DATA EXTRACT:
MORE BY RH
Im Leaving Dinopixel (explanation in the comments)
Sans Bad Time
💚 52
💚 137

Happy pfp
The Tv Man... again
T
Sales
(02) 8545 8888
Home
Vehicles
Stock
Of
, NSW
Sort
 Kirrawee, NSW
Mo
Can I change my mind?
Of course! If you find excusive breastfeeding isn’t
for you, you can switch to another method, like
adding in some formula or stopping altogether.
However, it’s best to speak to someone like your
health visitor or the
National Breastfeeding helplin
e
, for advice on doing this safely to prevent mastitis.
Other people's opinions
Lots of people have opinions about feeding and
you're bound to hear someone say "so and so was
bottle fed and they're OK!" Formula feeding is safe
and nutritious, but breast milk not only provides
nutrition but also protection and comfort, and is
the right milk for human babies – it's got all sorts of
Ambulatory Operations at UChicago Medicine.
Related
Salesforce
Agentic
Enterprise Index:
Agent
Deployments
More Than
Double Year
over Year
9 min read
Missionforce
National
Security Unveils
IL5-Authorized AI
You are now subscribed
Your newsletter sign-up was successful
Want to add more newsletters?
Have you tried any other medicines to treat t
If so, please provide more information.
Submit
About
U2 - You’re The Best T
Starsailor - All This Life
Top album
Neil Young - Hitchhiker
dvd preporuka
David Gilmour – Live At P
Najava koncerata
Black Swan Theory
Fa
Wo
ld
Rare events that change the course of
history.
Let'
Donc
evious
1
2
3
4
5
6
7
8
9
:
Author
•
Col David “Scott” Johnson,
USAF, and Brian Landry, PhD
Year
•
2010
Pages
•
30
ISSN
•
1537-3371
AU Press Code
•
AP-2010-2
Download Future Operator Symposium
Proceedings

PROBLEM TO SOLVE:
Can you locate every line in the items above that contains the word "someone" and copy each one out?

ANSWER TO THE PROBLEM:
However, it’s best to speak to someone like your
you're bound to hear someone say "so and so was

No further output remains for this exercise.